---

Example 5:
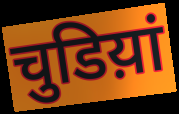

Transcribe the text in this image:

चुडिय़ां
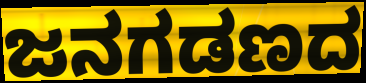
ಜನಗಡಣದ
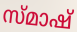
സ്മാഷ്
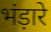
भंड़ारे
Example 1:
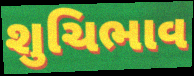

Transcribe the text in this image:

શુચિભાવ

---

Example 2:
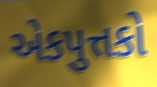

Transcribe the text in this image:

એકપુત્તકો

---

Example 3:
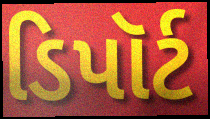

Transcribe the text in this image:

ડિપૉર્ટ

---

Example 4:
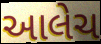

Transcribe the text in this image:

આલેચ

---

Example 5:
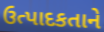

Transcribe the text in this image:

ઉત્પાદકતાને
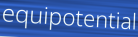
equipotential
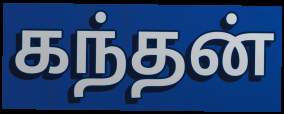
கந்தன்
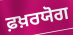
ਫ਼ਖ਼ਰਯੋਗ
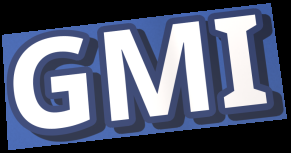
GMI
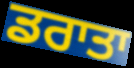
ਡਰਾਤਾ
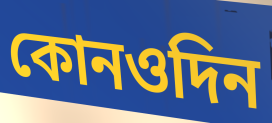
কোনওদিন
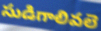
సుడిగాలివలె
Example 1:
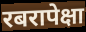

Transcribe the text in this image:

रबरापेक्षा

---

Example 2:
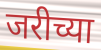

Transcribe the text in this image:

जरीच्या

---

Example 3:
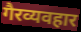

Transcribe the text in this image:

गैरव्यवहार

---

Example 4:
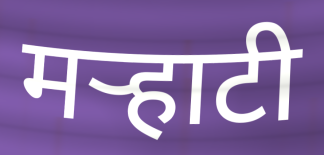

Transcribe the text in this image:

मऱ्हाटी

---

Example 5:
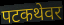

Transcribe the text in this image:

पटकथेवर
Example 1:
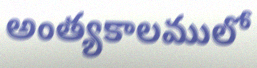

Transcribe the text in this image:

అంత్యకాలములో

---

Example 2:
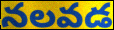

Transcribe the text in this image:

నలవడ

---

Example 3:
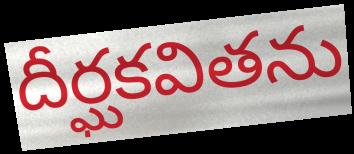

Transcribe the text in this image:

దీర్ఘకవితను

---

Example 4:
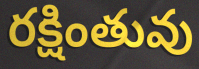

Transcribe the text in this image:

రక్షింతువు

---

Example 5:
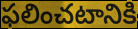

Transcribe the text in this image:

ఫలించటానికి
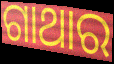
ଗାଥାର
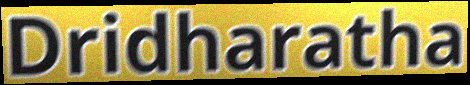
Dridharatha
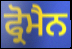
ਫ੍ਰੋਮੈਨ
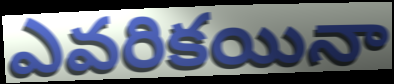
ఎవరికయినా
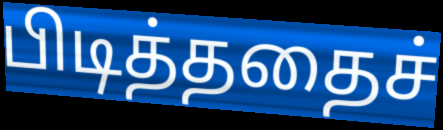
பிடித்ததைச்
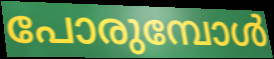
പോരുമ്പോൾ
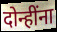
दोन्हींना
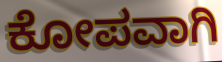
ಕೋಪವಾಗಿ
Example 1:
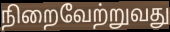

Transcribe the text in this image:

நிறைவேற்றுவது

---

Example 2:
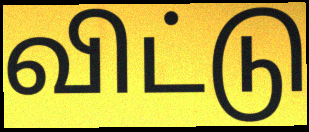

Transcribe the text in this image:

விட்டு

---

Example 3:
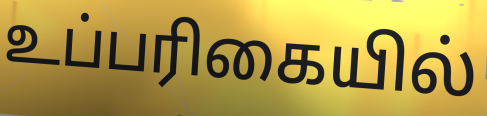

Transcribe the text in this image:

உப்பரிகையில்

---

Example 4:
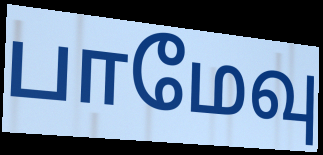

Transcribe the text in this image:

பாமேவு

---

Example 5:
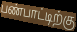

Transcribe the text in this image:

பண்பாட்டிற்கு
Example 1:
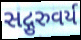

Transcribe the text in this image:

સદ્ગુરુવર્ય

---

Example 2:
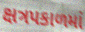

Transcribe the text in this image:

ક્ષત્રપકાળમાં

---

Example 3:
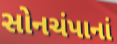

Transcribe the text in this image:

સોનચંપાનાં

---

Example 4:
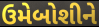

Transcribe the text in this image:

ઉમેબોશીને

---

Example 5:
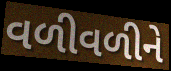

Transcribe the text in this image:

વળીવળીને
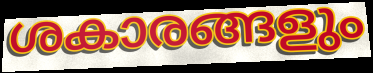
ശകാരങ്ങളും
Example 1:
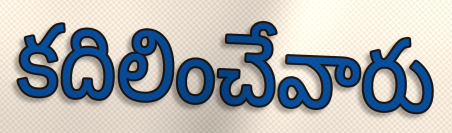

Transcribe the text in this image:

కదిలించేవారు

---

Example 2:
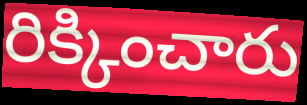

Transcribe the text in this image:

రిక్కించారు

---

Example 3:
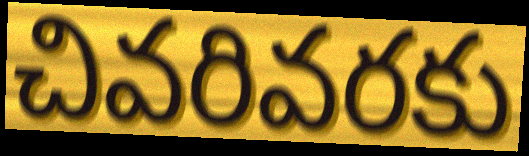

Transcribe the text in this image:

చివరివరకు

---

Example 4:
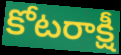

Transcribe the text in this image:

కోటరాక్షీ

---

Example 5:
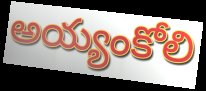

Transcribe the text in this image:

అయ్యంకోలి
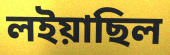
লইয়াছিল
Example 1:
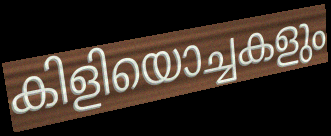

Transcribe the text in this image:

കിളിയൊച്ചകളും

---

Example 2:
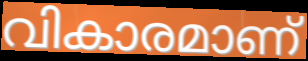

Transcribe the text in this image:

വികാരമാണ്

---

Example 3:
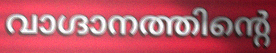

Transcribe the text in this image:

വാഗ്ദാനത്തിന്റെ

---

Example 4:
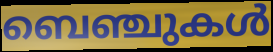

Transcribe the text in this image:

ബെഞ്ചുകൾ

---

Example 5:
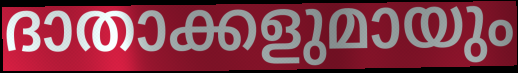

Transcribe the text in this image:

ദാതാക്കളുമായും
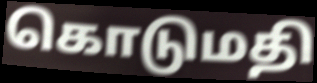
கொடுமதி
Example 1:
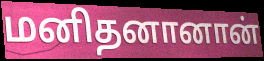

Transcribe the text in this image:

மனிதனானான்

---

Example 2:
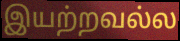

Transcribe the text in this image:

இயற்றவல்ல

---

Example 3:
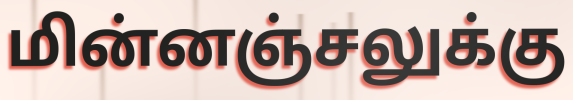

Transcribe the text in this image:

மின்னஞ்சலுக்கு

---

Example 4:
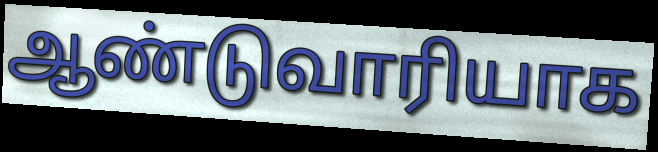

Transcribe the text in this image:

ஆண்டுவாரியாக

WORK TO COMPLETE:
Copy the material exactly. Do not include the pictures.

EXERCISE SOLUTION:
---

Example 5:

Transcribe the text in this image:

चुडिय़ां
ಜನಗಡಣದ
സ്മാഷ്
भंड़ारे
Example 1:

Transcribe the text in this image:

શુચિભાવ

---

Example 2:

Transcribe the text in this image:

એકપુત્તકો

---

Example 3:

Transcribe the text in this image:

ડિપૉર્ટ

---

Example 4:

Transcribe the text in this image:

આલેચ

---

Example 5:

Transcribe the text in this image:

ઉત્પાદકતાને
equipotential
கந்தன்
ਫ਼ਖ਼ਰਯੋਗ
GMI
ਡਰਾਤਾ
কোনওদিন
సుడిగాలివలె
Example 1:

Transcribe the text in this image:

रबरापेक्षा

---

Example 2:

Transcribe the text in this image:

जरीच्या

---

Example 3:

Transcribe the text in this image:

गैरव्यवहार

---

Example 4:

Transcribe the text in this image:

मऱ्हाटी

---

Example 5:

Transcribe the text in this image:

पटकथेवर
Example 1:

Transcribe the text in this image:

అంత్యకాలములో

---

Example 2:

Transcribe the text in this image:

నలవడ

---

Example 3:

Transcribe the text in this image:

దీర్ఘకవితను

---

Example 4:

Transcribe the text in this image:

రక్షింతువు

---

Example 5:

Transcribe the text in this image:

ఫలించటానికి
ଗାଥାର
Dridharatha
ਫ੍ਰੋਮੈਨ
ఎవరికయినా
பிடித்ததைச்
പോരുമ്പോൾ
दोन्हींना
ಕೋಪವಾಗಿ
Example 1:

Transcribe the text in this image:

நிறைவேற்றுவது

---

Example 2:

Transcribe the text in this image:

விட்டு

---

Example 3:

Transcribe the text in this image:

உப்பரிகையில்

---

Example 4:

Transcribe the text in this image:

பாமேவு

---

Example 5:

Transcribe the text in this image:

பண்பாட்டிற்கு
Example 1:

Transcribe the text in this image:

સદ્ગુરુવર્ય

---

Example 2:

Transcribe the text in this image:

ક્ષત્રપકાળમાં

---

Example 3:

Transcribe the text in this image:

સોનચંપાનાં

---

Example 4:

Transcribe the text in this image:

ઉમેબોશીને

---

Example 5:

Transcribe the text in this image:

વળીવળીને
ശകാരങ്ങളും
Example 1:

Transcribe the text in this image:

కదిలించేవారు

---

Example 2:

Transcribe the text in this image:

రిక్కించారు

---

Example 3:

Transcribe the text in this image:

చివరివరకు

---

Example 4:

Transcribe the text in this image:

కోటరాక్షీ

---

Example 5:

Transcribe the text in this image:

అయ్యంకోలి
লইয়াছিল
Example 1:

Transcribe the text in this image:

കിളിയൊച്ചകളും

---

Example 2:

Transcribe the text in this image:

വികാരമാണ്

---

Example 3:

Transcribe the text in this image:

വാഗ്ദാനത്തിന്റെ

---

Example 4:

Transcribe the text in this image:

ബെഞ്ചുകൾ

---

Example 5:

Transcribe the text in this image:

ദാതാക്കളുമായും
கொடுமதி
Example 1:

Transcribe the text in this image:

மனிதனானான்

---

Example 2:

Transcribe the text in this image:

இயற்றவல்ல

---

Example 3:

Transcribe the text in this image:

மின்னஞ்சலுக்கு

---

Example 4:

Transcribe the text in this image:

ஆண்டுவாரியாக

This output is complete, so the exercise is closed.